C2C marketplaces, the new logistics providers


The latest retailer to introduce a C2C (Consumer-to-Consumer) marketplace is that of Sears Holding – Fulfilled by Sears – which will enable SMEs to fulfil online and bricks-and-mortar orders in the US through Sears’ warehouses and stores.  The programme will compete against the largest of such marketplaces, Amazon, who has been providing this service since 2002.

The story of Sears is more than the usual decline in brick-and-mortar sales due to e-commerce. It is also the story of a retailer that has struggled to redefine itself because of changing retail trends. Founded in 1893 as a mail-order catalogue, it sold off this business, acquired numerous retail name brands such as Land’s End and then agreed to a merger by Kmart, another struggling retailer.

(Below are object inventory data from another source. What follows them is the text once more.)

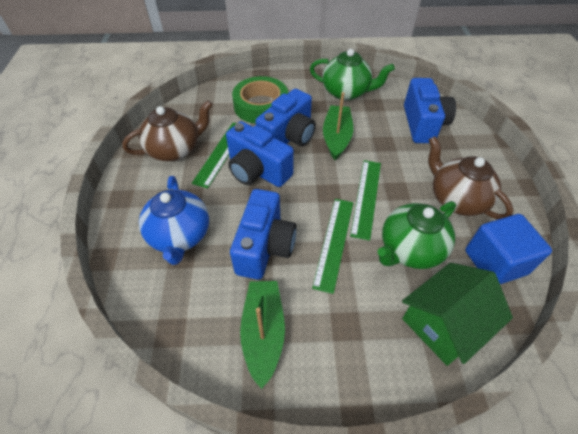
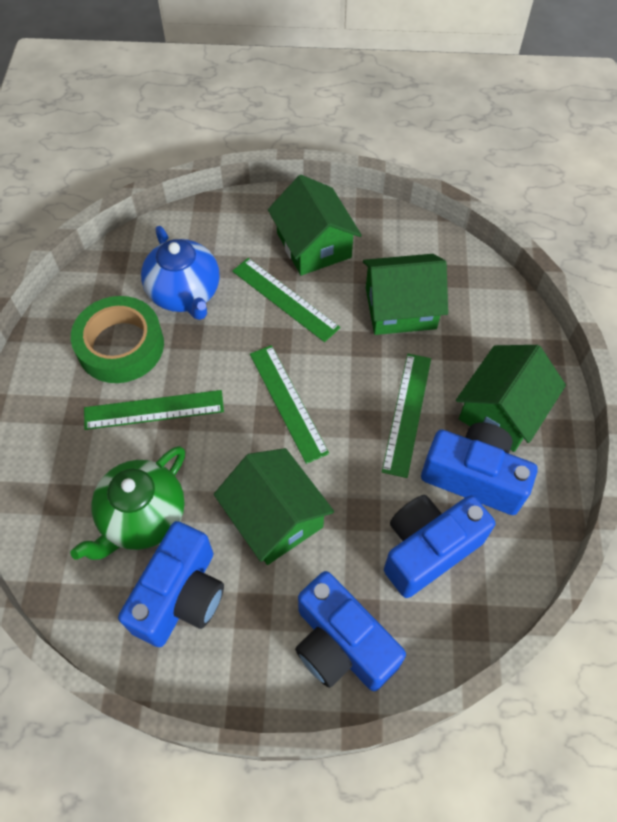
blue cube: [465,214,552,284] = 1 -> none = 0
brown teapot: [122,100,213,161] [428,136,513,219] = 2 -> none = 0
green boat: [240,281,285,389] [323,92,353,160] = 2 -> none = 0
green house: [402,263,513,366] = 1 -> [214,448,334,565] [268,175,362,276] [363,254,448,335] [456,345,566,452] = 4
green ruler: [192,123,237,188] [312,199,353,294] [350,160,381,241] = 3 -> [84,390,224,430] [232,258,340,342] [250,345,329,464] [382,354,431,478] = 4
green teapot: [310,49,395,100] [377,201,456,269] = 2 -> [70,446,185,560] = 1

Today, Sears Holding is among the top 20 largest retailers in the US, and like many of these large retailers such as Target, Best Buy and Walmart, e-commerce is of great importance to generate revenue growth.

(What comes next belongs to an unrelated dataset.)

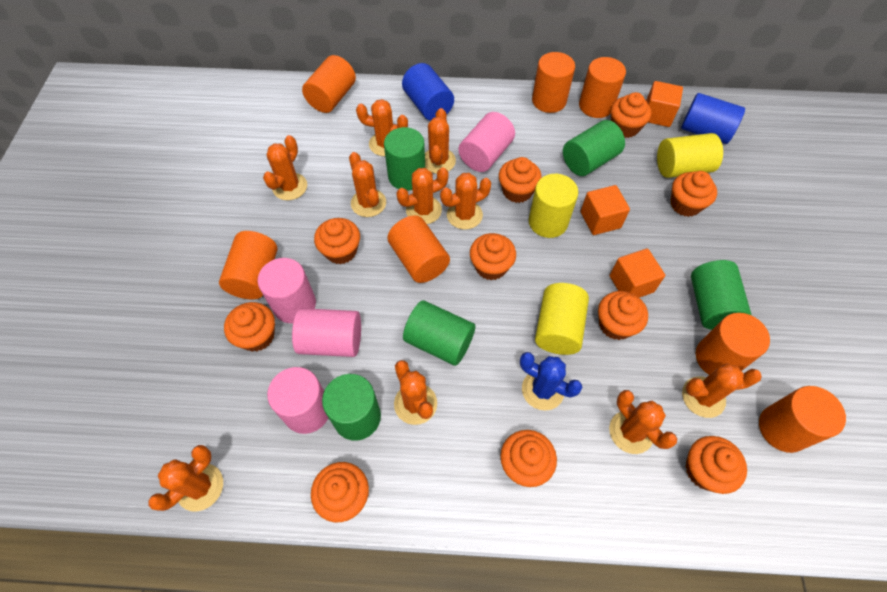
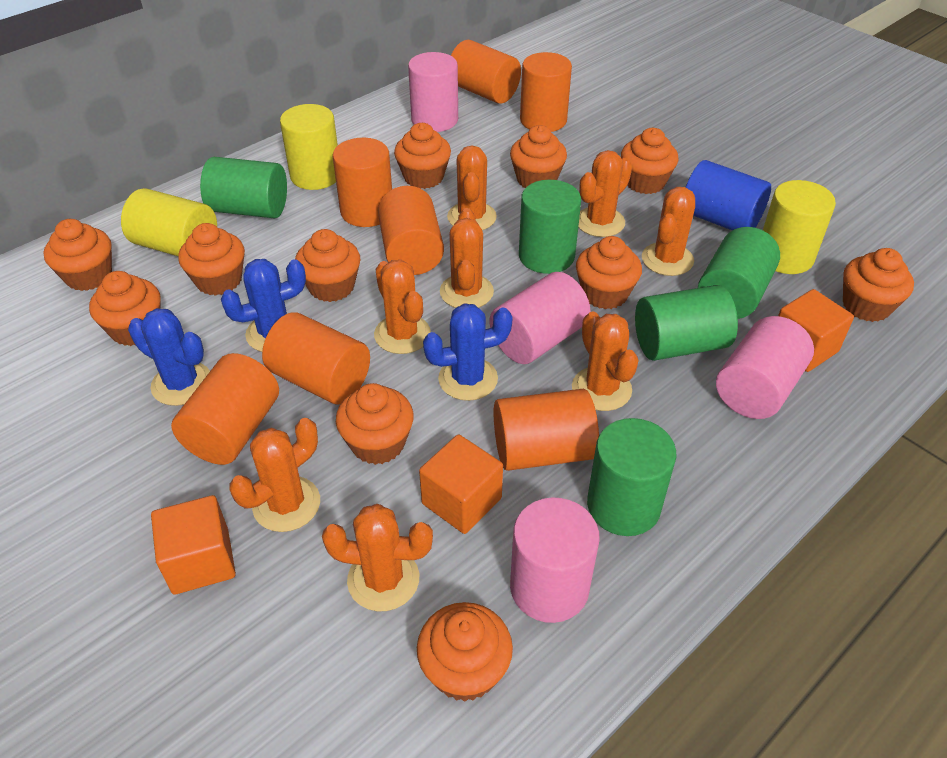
blue cactus: [520,352,582,411] = 1 -> [128,308,210,406] [221,259,306,352] [423,303,513,401] = 3
blue cylinder: [402,63,454,121] [681,93,745,144] = 2 -> [686,160,771,231] = 1
orange cactus: [148,445,223,512] [263,135,307,200] [349,152,386,217] [356,99,408,156] [394,360,437,425] [396,167,449,224] [425,108,456,174] [440,173,491,230] [609,390,677,454] [682,363,762,418] = 10 -> [229,418,320,532] [322,504,433,611] [374,260,431,354] [440,208,494,308] [447,146,497,230] [572,311,638,411] [578,150,632,237] [642,187,695,276] = 8
orange cupcake: [224,302,275,352] [311,462,369,522] [314,218,360,264] [470,233,516,280] [499,157,542,203] [500,430,557,487] [598,291,648,340] [611,92,651,138] [671,171,717,217] [685,436,747,494] = 10 -> [43,219,112,291] [89,271,161,346] [178,223,245,296] [295,229,360,302] [336,383,414,465] [394,123,451,189] [417,602,513,702] [510,125,567,188] [576,236,642,309] [621,128,679,194] [843,248,914,322] = 11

The marketplace concept is global – China’s Alibaba Group offers such services via its Taobao subsidiary and the UK’s Tesco introduced its marketplace concept in 2012. Financially, it has become a successful platform for Amazon which noted in its fourth quarter 2012 earnings, its operating margin growth in North America was driven in part by an increase in sales on its website by third parties, which made up 39% of units purchased compared with 36% a year earlier.

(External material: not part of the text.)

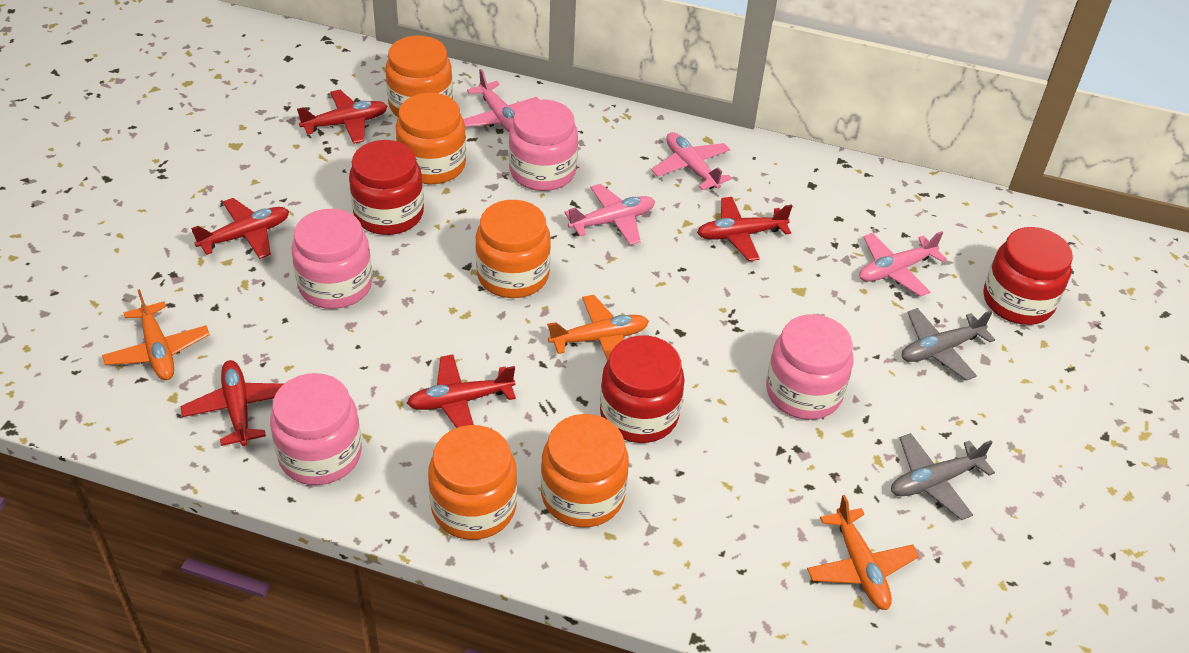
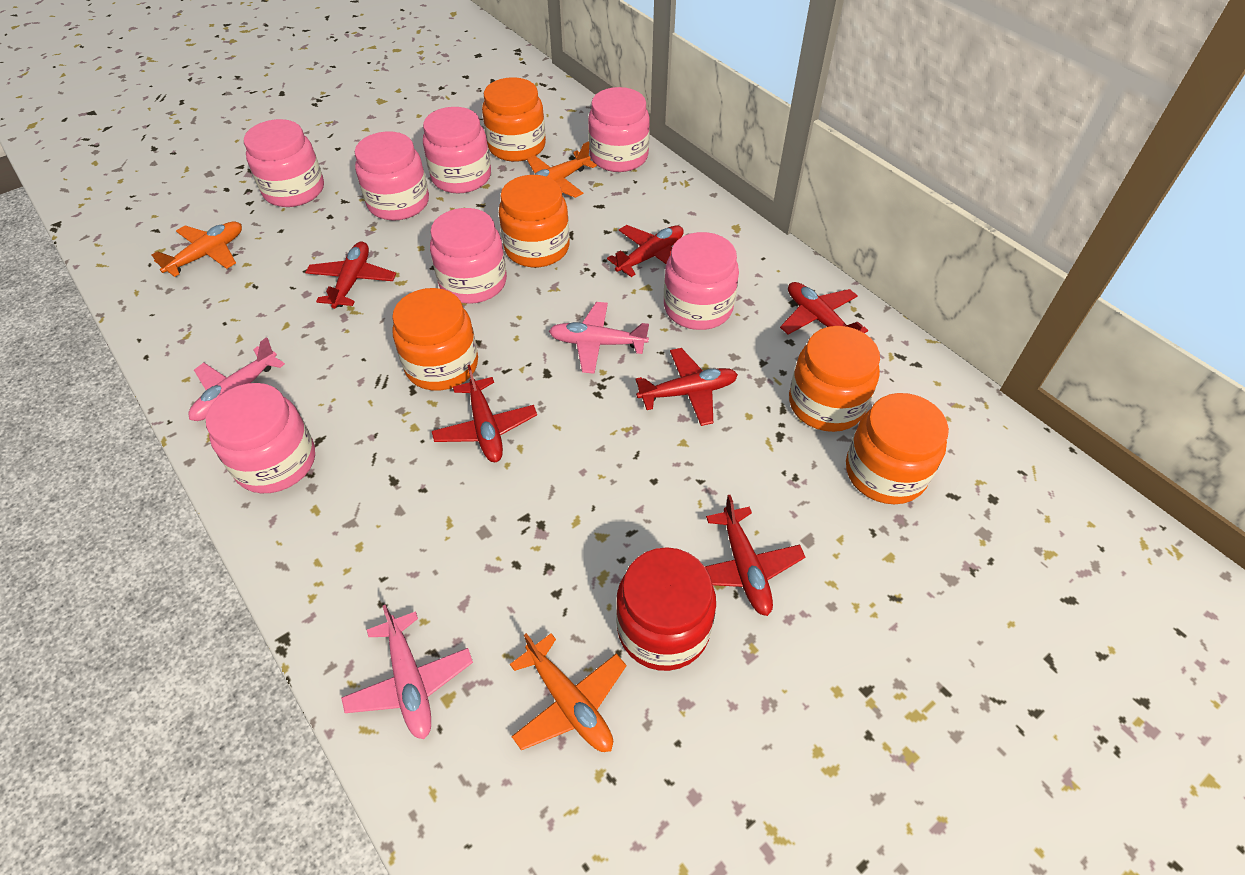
grey plane: [891,433,995,520] [902,308,995,381] = 2 -> none = 0
pink jar: [270,373,362,485] [292,209,372,309] [509,100,578,191] [766,314,853,420] = 4 -> [206,383,315,493] [244,119,324,207] [355,132,429,221] [423,107,491,194] [430,208,507,304] [588,87,650,172] [664,232,739,330] = 7
pink plane: [463,69,539,132] [564,184,655,245] [652,132,732,190] [859,231,947,297] = 4 -> [189,337,285,421] [341,604,473,739] [549,302,649,374] = 3
red jar: [349,140,424,235] [600,335,685,443] [984,227,1073,325] = 3 -> [616,547,716,671] = 1
red plane: [181,360,284,446] [191,198,289,259] [297,90,388,144] [407,354,516,428] [697,197,792,261] = 5 -> [305,241,396,309] [432,365,537,462] [607,225,684,277] [635,348,738,426] [705,495,805,616] [780,282,868,335] = 6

In China, the marketplace concept is estimated to make up 90% of total e-commerce sales with most of that coming from the Alibaba Group.

Having only been in operation for about a year, Tesco, should benefit from the concept as well, particularly as Tesco allows shoppers to earn Clubcard points on every purchase they make, even if the product is supplied by a third party merchant. In 2012, Clubcard membership in the UK was about 17m and 35m worldwide. Members can earn points that can be exchange for money off products in-store, or redeem with one of Tesco’s many
partners, for things like day outs and hotel stays.

Start-up costs for many small-to-medium sized businesses are reduced when utilising this type of platform. Payment services and tools to create and customise seller websites are usually provided. Sellers usually pay such fees as pick and pack per item, storage and
a commission on sales as well as paying shipping costs; however, they are able to take advantage of lower shipping costs that are negotiated by the likes of Amazon, Alibaba and Tesco with their delivery partners.

While sellers gain visibility via marketplaces, valuable data is being created and shared with the owners of these marketplaces – customer information, types of goods sold, pricing etc. – which can be used to both company’s benefit.

For the logistics industry, these C2C marketplaces increase the competition for fulfilment and other distribution services. Also, transportation profit could possibly be reduced for providers as more SMEs utilise the marketplace group discount for such services.